Au siècle dernier, Theodor Adorno (1903-1969) s'impose
comme l'un des rares penseurs à oser prendre parti
en faveur de l'art moderne et des avant-gardes. Sans
attendre prudemment la consécration que le temps finit
parfois par accorder à des oeuvres résolument nouvelles,
le philosophe s'engage, dès 1923, dans les controverses
artistiques, notamment musicales et littéraires, de l'entredeux-guerres.
C'est ainsi qu'il défend âprement contre
ses détracteurs la nouvelle musique classique et les
compositeurs Alban Berg, Arnold Schönberg et Anton von
Webern. Il se fait l'avocat de James Joyce, de Paul Celan,
de Samuel Beckett à qui il dédie la Théorie esthétique.

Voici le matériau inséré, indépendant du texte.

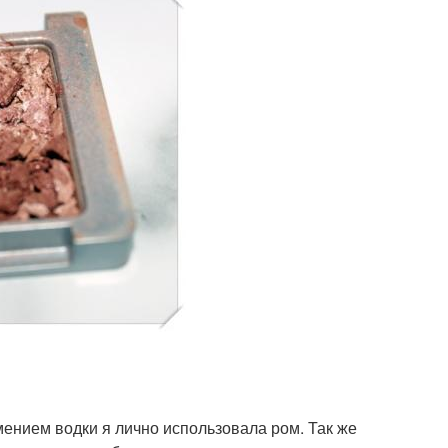
мением водки я лично использовала ром. Так же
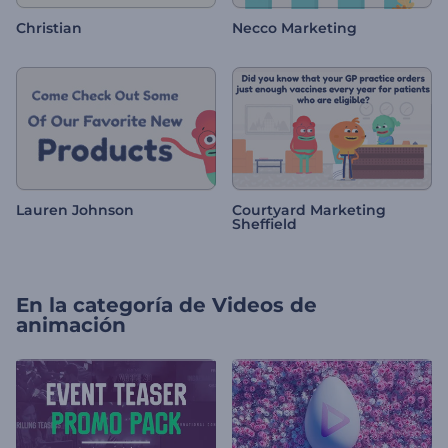
Christian
Necco Marketing
Lauren Johnson
Courtyard Marketing
Sheffield
En la categoría de
Videos de
animación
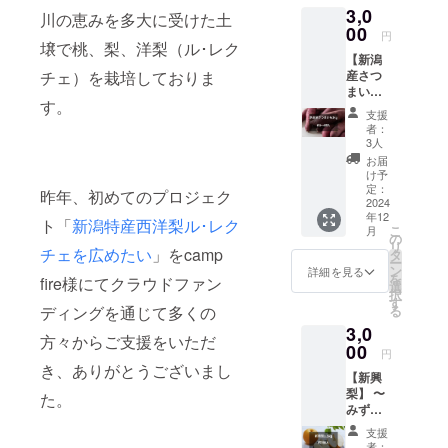
3,0
ステッ
川の恵みを多大に受けた土
カーを
00
円
送らせ
壌で桃、梨、洋梨（ル･レク
【新潟
ていた
チェ）を栽培しておりま
産さつ
だきま
まいも
す。
す。
1kg】
支援
・個
者：
数:3~6
3人
個 ・重
お届
量:1kg
け予
・保存
定：
昨年、初めてのプロジェク
方法: 高
2024
年12
温多湿
ト「
新潟特産西洋梨ル･レク
こ
月
を避け
の
リ
常温、
チェを広めたい
」をcamp
タ
ー
冷暗所
ン
詳細を見る
を
fire様にてクラウドファン
で保存
選
択
・消費
す
ディングを通じて多くの
る
期限:
3,0
１ヶ月
方々からご支援をいただ
程度 ・
00
円
産地:新
き、ありがとうございまし
【新興
潟県加
梨】 〜
茂市 ・
た。
みずみ
品種に
ずしさ
ついて:
支援
と甘
「紅は
者：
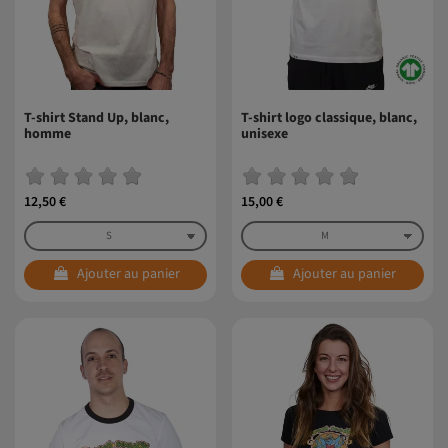
T-shirt Stand Up, blanc,
T-shirt logo classique, blanc,
homme
unisexe
12,50 €
15,00 €
Ajouter au panier
Ajouter au panier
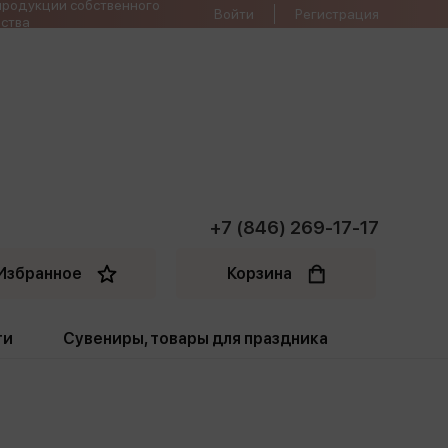
продукции собственного
Войти
Регистрация
ства
+7 (846) 269-17-17
Избранное
Корзина
ти
Сувениры, товары для праздника
ти
Открытки. Грамоты
Пакеты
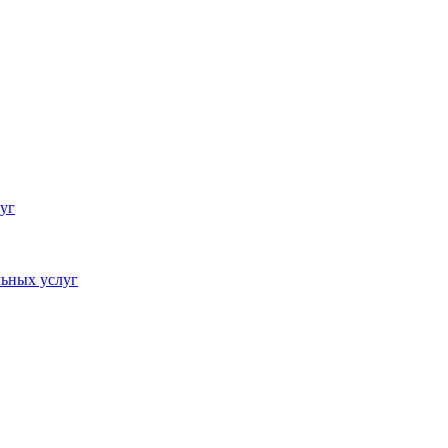
уг
ьных услуг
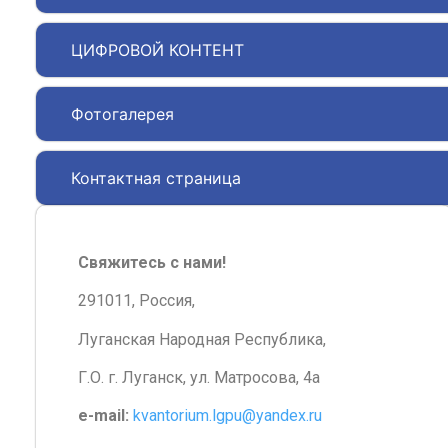
ЦИФРОВОЙ КОНТЕНТ
Фотогалерея
Контактная страница
Свяжитесь с нами!
291011, Россия,
Луганская Народная Республика,
Г.О. г. Луганск, ул. Матросова, 4а
e-mail:
kvantorium.lgpu@yandex.ru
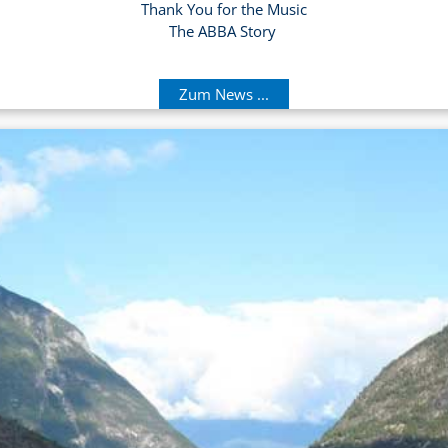
Thank You for the Music
The ABBA Story
Zum News ...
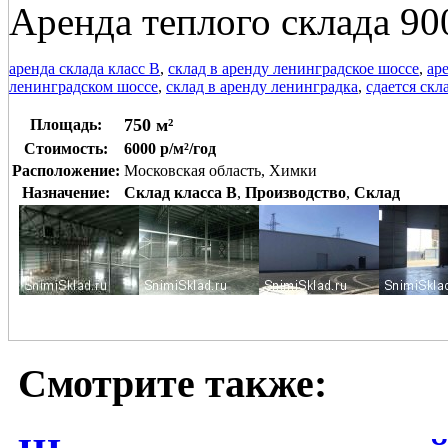
Аренда теплого склада 90
аренда склада класс В
,
склад в аренду ленинградское шоссе
,
ар
ленинградском шоссе
,
склад в аренду ленинградка
,
сдается ск
750 м²
Площадь:
Стоимость:
6000 р/м²/год
Расположение:
Московская область, Химки
Назначение:
Склад класса B
,
Производство
,
Склад
Смотрите также:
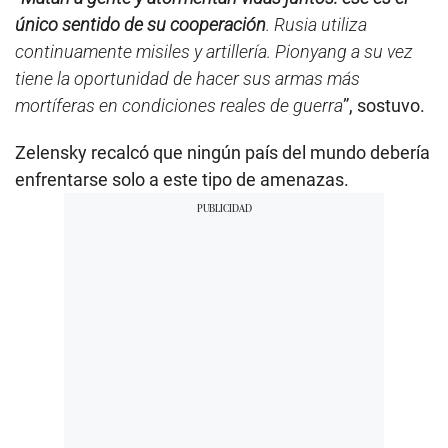
c
único sentido de su cooperación
. Rusia utiliza
o
n
continuamente misiles y artillería. Pionyang a su vez
d
tiene la oportunidad de hacer sus armas más
s
o
mortíferas en condiciones reales de guerra
”, sostuvo.
f
1
m
Zelensky recalcó que ningún país del mundo debería
i
n
enfrentarse solo a este tipo de amenazas.
u
t
e
,
1
4
s
e
c
o
n
d
s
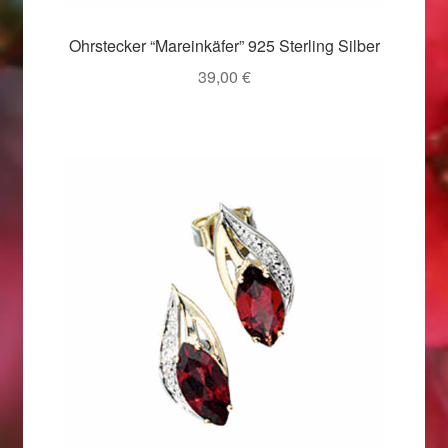
Valentinstag
Ohrstecker “Mareinkäfer” 925 Sterling Silber
Valentinstag 2016
39,00
€
Valentinstag Geschenke
Vertrag widerrufen
Warenkorb
Weihnachtsangebote 2015
Weihnachtsangebote 2016
Weihnachtsangebote 2017
Weihnachtsangebote 2018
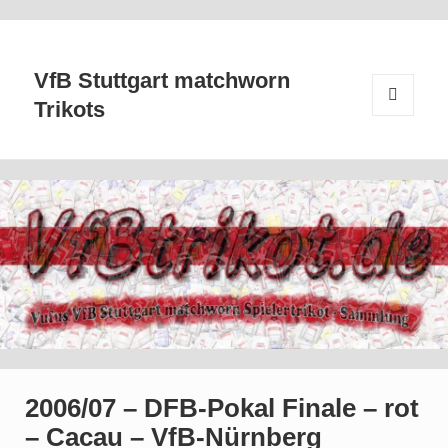
VfB Stuttgart matchworn
Trikots
MENÜ
UND
WIDGETS
2006/07 – DFB-Pokal Finale – rot
– Cacau – VfB-Nürnberg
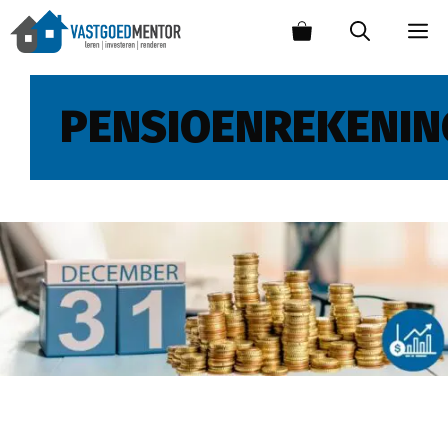
PENSIOENREKENIN
Verhoging jaarruimte door nieuwe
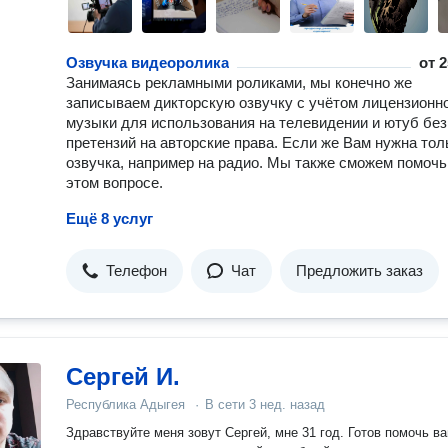
Озвучка видеоролика
от
2
Занимаясь рекламными роликами, мы конечно же
записываем дикторскую озвучку с учётом лицензионн
музыки для использования на телевидении и ютуб без
претензий на авторские права. Если же Вам нужна тол
озвучка, например на радио. Мы также сможем помочь
этом вопросе.
Ещё 8 услуг
Телефон
Чат
Предложить заказ
Сергей И.
Республика Адыгея
·
В сети
3 нед. назад
Здравствуйте меня зовут Сергей, мне 31 год. Готов помочь ва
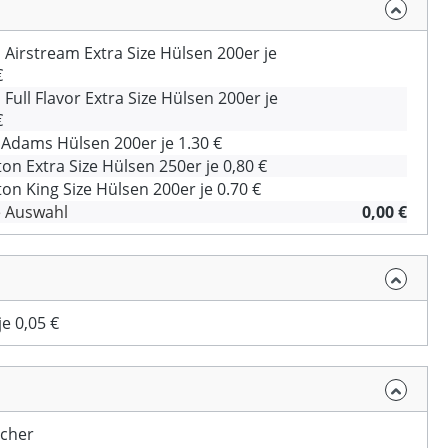
 Airstream Extra Size Hülsen 200er je
€
 Full Flavor Extra Size Hülsen 200er je
€
Adams Hülsen 200er je 1.30 €
on Extra Size Hülsen 250er je 0,80 €
on King Size Hülsen 200er je 0.70 €
e Auswahl
0,00 €
e 0,05 €
cher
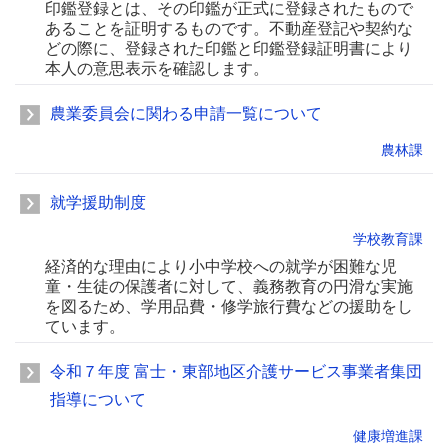
印鑑登録とは、その印鑑が正式に登録されたもので
あることを証明するものです。不動産登記や契約な
どの際に、登録された印鑑と印鑑登録証明書により
本人の意思表示を確認します。
農業委員会に関わる申請一覧について
農林課
就学援助制度
学校教育課
経済的な理由により小中学校への就学が困難な児
童・生徒の保護者に対して、義務教育の円滑な実施
を図るため、学用品費・修学旅行費などの援助をし
ています。
令和７年度 富士・東部地区介護サービス事業者集団
指導について
健康増進課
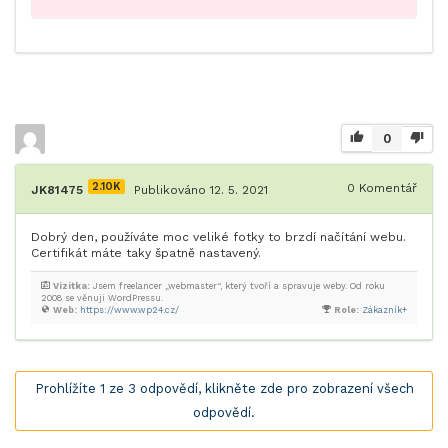
0
2.10K
0
Komentář
JK81475
Publikováno 12. 5. 2021
Dobrý den, používáte moc veliké fotky to brzdí načítání webu.
Certifikát máte taky špatně nastavený.
Vizitka:
Jsem freelancer „webmaster“, který tvoří a spravuje weby. Od roku
2008 se věnuji WordPressu.
Web:
https://www.wp24.cz/
Role:
Zákazník+
Prohlížíte 1 ze 3 odpovědí, klikněte zde pro zobrazení všech
odpovědí.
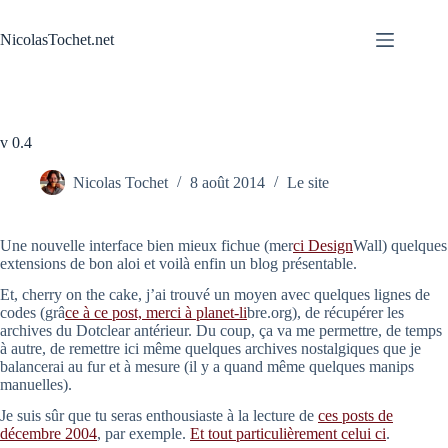
Passer
au
NicolasTochet.net
contenu
v 0.4
Nicolas Tochet
8 août 2014
Le site
Une nouvelle interface bien mieux fichue (mer
ci Design
Wall) quelques
extensions de bon aloi et voilà enfin un blog présentable.
Et, cherry on the cake, j’ai trouvé un moyen avec quelques lignes de
codes (grâ
ce à ce post, merci à planet-li
bre.org), de récupérer les
archives du Dotclear antérieur. Du coup, ça va me permettre, de temps
à autre, de remettre ici même quelques archives nostalgiques que je
balancerai au fur et à mesure (il y a quand même quelques manips
manuelles).
Je suis sûr que tu seras enthousiaste à la lecture de
ces posts de
décembre 2004
, par exemple.
Et tout particulièrement celui ci
.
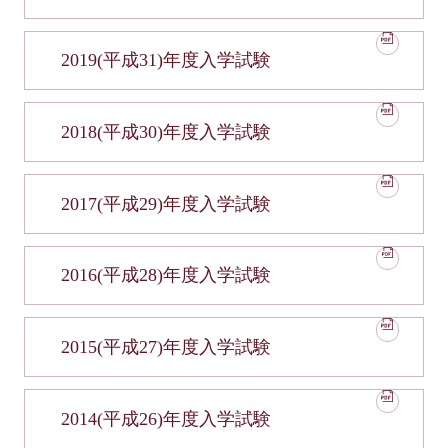
2019(平成31)年度入学試験
2018(平成30)年度入学試験
2017(平成29)年度入学試験
2016(平成28)年度入学試験
2015(平成27)年度入学試験
2014(平成26)年度入学試験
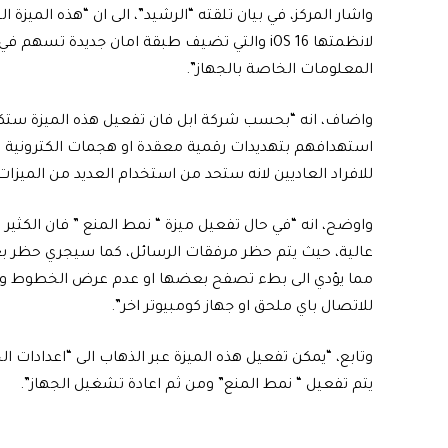
واشار المركز، في بيان تلقته “الرشيد”، الى ان “هذه الميزة 
لانظمتها iOS 16 والتي تضيف طبقة امان جديدة 
المعلومات الخاصة بالجهاز”.
واضاف، انه “بحسب شركة ابل فان تفعيل هذه الميزة ستك
استهدافهم بتهديدات رقمية معقدة او هجمات الكترونية 
للافراد العاديين لانه ستحد من استخدام العديد من الميزات 
واوضح، انه “في حال تفعيل ميزة “ نمط المنع ” فان الكثي
عالية، حيث يتم حظر مرفقات الرسائل، كما سيجري حظر بع
للاتصال باي ملحق او جهاز كومبيوتر اخر”.
وتابع، “يمكن تفعيل هذه الميزة عبر الذهاب الى “اعدادات ا
يتم تفعيل “ نمط المنع” ومن ثم اعادة تشغيل الجهاز”.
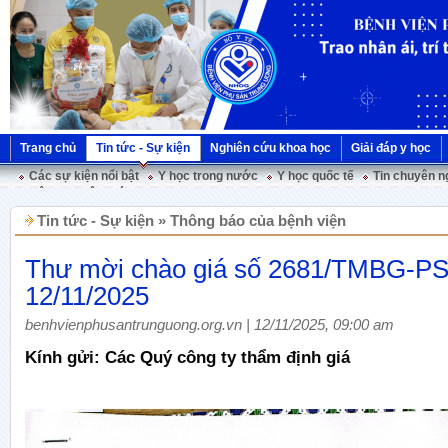
Trang chủ
Tin tức - Sự kiện
Nghiên cứu khoa học
Giải đáp y học
Các sự kiện nổi bật
Y học trong nước
Y học quốc tế
Tin chuyên n
Hội nghị Việt Pháp
Tin tức - Sự kiện » Thông báo của bệnh viện
Thư mời chào giá số 2681/TMBG-P
12/11/2025
benhvienphusantrunguong.org.vn | 12/11/2025, 09:00 am
Kính gửi: Các Quý công ty thẩm định giá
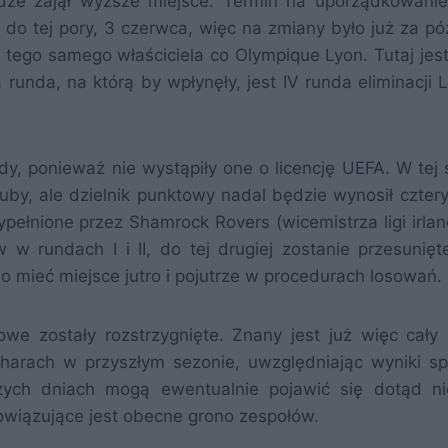
dze zajął wyższe miejsce. Termin na uporządkowani
ak do tej pory, 3 czerwca, więc na zmiany było już za p
tego samego właściciela co Olympique Lyon. Tutaj jest
unda, na którą by wpłynęły, jest IV runda eliminacji LK
dy, ponieważ nie wystąpiły one o licencję UEFA. W tej s
uby, ale dzielnik punktowy nadal będzie wynosił cztery
ypełnione przez Shamrock Rovers (wicemistrza ligi irlan
w rundach I i II, do tej drugiej zostanie przesunięt
o mieć miejsce jutro i pojutrze w procedurach losowań.
we zostały rozstrzygnięte. Znany jest już więc cały
charach w przyszłym sezonie, uwzględniając wyniki s
szych dniach mogą ewentualnie pojawić się dotąd n
owiązujące jest obecne grono zespołów.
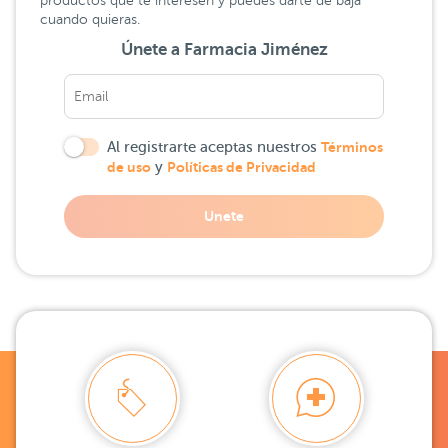
productos que te interesen y puedes darte de baja
cuando quieras.
Únete a Farmacia Jiménez
Al registrarte aceptas nuestros
Términos
de uso
y
Políticas de Privacidad
Unete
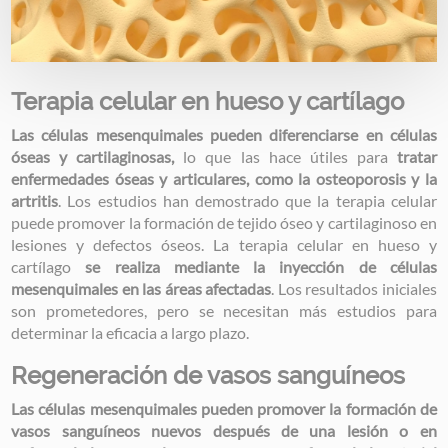
Terapia celular en hueso y cartílago
Las células mesenquimales pueden diferenciarse en células
óseas y cartilaginosas,
lo que las hace útiles para
tratar
enfermedades óseas y articulares, como la osteoporosis y la
artritis
. Los estudios han demostrado que la terapia celular
puede promover la formación de tejido óseo y cartilaginoso en
lesiones y defectos óseos. La terapia celular en hueso y
cartílago
se realiza mediante la inyección de células
mesenquimales en las áreas afectadas
. Los resultados iniciales
son prometedores, pero se necesitan más estudios para
determinar la eficacia a largo plazo.
Regeneración de vasos sanguíneos
Las células mesenquimales pueden promover la formación de
vasos sanguíneos nuevos después de una lesión o en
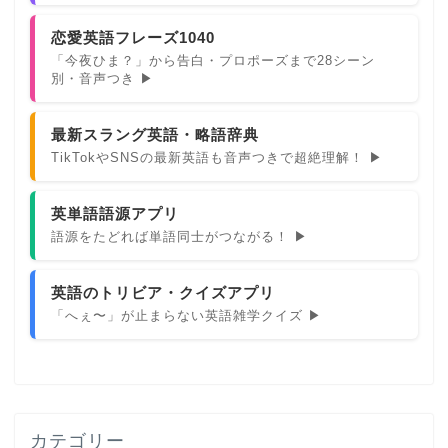
恋愛英語フレーズ1040
「今夜ひま？」から告白・プロポーズまで28シーン
別・音声つき ▶
最新スラング英語・略語辞典
TikTokやSNSの最新英語も音声つきで超絶理解！ ▶
英単語語源アプリ
語源をたどれば単語同士がつながる！ ▶
英語のトリビア・クイズアプリ
「へぇ〜」が止まらない英語雑学クイズ ▶
カテゴリー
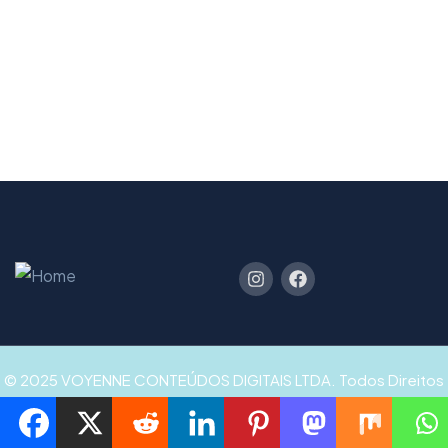
© 2025 VOYENNE CONTEÚDOS DIGITAIS LTDA. Todos Direitos
Reservados.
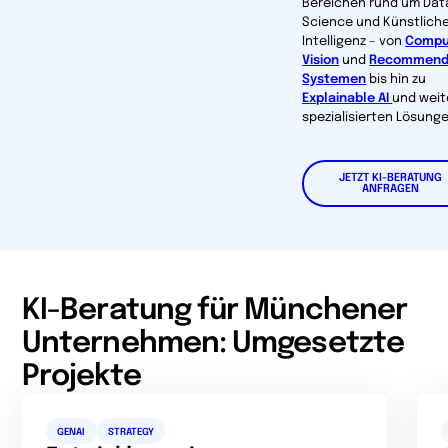
Bereichen rund um Dat
Science und Künstlich
Intelligenz – von
Compu
Vision
und
Recommend
Systemen
bis hin zu
Explainable AI
und weit
spezialisierten Lösunge
JETZT KI-BERATUNG
ANFRAGEN
KI-Beratung für Münchener
Unternehmen: Umgesetzte
Projekte
GENAI
STRATEGY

Peu avant sa mort, en 1969, Adorno comprend, toutefois,
que sa théorie de la modernité est confrontée au déclin
de l'art moderne, à l'apparition de la postmodernité,
au triomphe du kitsch et à la suprématie de l'industrie
culturelle. Il craint que l'art lui-même ne survive dans
la société actuelle que sous la forme d'une culture docile,
entièrement soumise aux impératifs de la rentabilisation
marchande. Tel est bien, quarante ans après la mort du
philosophe, le défi majeur que doit relever une création
artistique préoccupée par la sauvegarde de son autonomie
et soucieuse de se définir encore comme espace de liberté.